### [What the task asks]
Scan the material below and report how many lines include the string "dasharray"; nothing else belongs in the reply.
***** The input *****
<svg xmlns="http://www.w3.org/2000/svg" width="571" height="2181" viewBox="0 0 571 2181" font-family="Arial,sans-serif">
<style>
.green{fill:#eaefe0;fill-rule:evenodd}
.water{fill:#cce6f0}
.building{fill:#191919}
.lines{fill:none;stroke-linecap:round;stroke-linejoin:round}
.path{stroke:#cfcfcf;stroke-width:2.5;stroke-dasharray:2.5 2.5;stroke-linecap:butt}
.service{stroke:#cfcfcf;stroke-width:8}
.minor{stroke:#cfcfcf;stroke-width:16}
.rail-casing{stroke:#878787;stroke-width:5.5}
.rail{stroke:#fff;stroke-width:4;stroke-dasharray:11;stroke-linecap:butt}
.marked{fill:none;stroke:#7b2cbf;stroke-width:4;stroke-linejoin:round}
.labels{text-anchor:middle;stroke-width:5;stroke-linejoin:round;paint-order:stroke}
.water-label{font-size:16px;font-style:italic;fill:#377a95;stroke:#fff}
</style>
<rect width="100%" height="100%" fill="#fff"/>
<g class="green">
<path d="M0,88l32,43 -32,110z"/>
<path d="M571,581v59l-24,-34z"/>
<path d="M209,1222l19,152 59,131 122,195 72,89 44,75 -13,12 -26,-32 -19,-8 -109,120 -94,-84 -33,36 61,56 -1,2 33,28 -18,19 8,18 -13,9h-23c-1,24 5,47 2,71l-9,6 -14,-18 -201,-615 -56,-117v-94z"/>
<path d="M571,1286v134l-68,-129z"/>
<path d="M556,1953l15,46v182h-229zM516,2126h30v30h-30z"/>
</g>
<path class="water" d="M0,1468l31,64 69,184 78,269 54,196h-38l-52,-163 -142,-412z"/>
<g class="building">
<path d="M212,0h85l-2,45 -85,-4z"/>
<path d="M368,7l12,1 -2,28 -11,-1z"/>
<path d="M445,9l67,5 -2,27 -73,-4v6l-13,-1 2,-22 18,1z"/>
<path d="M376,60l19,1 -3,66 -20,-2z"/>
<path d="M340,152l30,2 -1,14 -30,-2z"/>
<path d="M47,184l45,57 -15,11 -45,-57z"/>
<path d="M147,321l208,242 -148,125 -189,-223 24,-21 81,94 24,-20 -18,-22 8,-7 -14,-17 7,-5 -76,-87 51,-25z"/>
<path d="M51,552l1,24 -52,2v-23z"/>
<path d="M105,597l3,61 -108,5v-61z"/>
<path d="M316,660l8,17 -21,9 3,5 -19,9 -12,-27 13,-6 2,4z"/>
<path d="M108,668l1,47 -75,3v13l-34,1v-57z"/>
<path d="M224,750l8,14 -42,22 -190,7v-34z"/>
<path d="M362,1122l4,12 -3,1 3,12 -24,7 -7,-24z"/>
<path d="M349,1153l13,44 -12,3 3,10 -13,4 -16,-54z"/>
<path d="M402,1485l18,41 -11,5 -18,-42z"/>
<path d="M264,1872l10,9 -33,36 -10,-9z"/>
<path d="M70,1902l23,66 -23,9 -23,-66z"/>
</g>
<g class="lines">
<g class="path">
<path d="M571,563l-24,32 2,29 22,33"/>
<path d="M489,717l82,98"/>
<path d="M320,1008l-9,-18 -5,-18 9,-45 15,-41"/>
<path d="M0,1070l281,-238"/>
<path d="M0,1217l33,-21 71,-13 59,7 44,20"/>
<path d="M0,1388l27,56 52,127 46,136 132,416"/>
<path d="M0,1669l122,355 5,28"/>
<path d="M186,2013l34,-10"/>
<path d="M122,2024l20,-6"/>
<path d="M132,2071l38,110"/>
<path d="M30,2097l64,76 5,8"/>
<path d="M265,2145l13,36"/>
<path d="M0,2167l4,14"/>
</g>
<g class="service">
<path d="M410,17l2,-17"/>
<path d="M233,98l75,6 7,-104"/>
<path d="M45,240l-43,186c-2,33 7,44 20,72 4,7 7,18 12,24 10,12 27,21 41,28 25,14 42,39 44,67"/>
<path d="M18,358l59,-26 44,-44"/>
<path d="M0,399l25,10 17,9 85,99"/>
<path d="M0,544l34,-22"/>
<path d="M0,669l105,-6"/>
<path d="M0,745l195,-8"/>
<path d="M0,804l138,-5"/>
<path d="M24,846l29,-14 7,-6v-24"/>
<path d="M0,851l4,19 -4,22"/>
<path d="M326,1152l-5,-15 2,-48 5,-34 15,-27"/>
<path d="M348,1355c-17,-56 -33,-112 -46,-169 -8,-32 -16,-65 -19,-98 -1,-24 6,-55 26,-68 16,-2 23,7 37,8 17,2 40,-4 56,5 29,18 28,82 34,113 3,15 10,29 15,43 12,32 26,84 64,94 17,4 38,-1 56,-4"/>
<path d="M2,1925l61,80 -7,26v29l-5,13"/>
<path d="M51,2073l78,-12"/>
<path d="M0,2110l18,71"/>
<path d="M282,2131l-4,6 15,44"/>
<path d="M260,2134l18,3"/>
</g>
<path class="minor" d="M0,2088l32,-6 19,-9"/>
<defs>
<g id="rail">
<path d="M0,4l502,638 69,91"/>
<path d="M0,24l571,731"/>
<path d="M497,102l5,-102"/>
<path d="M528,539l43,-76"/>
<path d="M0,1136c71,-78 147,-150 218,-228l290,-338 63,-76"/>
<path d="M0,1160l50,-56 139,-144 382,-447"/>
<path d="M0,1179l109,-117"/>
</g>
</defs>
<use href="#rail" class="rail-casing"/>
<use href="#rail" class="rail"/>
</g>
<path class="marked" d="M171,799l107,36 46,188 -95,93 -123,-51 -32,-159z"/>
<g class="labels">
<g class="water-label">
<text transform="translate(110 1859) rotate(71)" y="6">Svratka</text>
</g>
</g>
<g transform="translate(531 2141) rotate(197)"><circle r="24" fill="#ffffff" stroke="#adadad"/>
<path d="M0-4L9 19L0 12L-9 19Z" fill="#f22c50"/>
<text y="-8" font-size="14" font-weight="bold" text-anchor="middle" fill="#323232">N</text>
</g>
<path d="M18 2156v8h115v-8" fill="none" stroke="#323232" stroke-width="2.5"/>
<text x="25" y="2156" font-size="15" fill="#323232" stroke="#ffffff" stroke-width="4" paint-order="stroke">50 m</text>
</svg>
*****
### [Response area]
2